Movement of interstellar space craft

The master speaks.

You’re not the only one who’s had trouble with this:

If only the dope had been around back in 1920, the NYT could have just asked here and would never had needed to publish this retraction. :slight_smile:

*** Ponder

A slow space fighter wouldn’t necessarily be outclassed by a fast one. You posit a closing speed of 20,000 knots, but who’s to say which fighter is really moving? I could be sitting perfectly still, minding my own business, while Evil Emperor Zerg goes rocketing (sorry) past me at 20k kts. If he wants to continue the fight, let him burn up his fuel to turn around and come back for me. I don’t think speed has any bearing on my maneuverability, or gives him any advantage.

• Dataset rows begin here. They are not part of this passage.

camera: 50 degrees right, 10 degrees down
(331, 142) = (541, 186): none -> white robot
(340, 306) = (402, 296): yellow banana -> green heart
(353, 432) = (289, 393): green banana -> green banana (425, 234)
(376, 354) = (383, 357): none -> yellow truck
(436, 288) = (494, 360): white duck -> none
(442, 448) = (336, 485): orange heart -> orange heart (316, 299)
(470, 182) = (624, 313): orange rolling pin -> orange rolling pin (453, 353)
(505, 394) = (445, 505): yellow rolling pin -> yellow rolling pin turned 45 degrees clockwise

Joe, thank you, that was frickin excellent.

Err… That was Karen. Her snark is distinctive. :slight_smile:

Just a side note, by the way: A trip to Mars isn’t “interstellar”, it’s “interplanetary”. Voyagers 1 and 2 Pioneers 10 and 11, and New Horizons (the probe to Pluto) might, if you kind of squint, sort of be considered barely interstellar, but nothing else humans have ever done is.

You’ll do precious little slingshotting around Deimos and Phobos though - with less than a millionth of the Moon’s mass, they’re about as gravitationally insignificant as you can think of.

That’s my understanding. It may be that the key element to maneuverability in space war will be the ability of the craft and crew to withstand the G-forces of sudden acceleration. A rugged craft with a well-supported, acceleration-resistant crew (suspended in fluid, maybe? Drugged?) would be able to change course more rapidly, possibly throwing off the aim of attackers.

Of course, this is probably moot – no human being will be as resistant to G-forces as solid-state electronics, and we will most likely see unmanned fighters completely replace manned fighters inside earth’s atmosphere long before we see any kind of exoatmospheric fighter craft.

Before we can say anything about space fighters, we’d have to figure out what the objectives would be in a space war. Aside from shooting down other spacecraft, what are the warships trying to do? Transport troops or equipment from one planet to another? Bomb a planet from space, and if so, with what kind of bombs? Surveillance of planetary surfaces?

Oops, sorry about that, Karen. I wasn’t even looking for a column or report when I started; it was just happenstance that I linked it. The OP’s question reminded me of the classic NYT article, and I just googled for it so I could quote it accurately. The SD link was one of the first hits.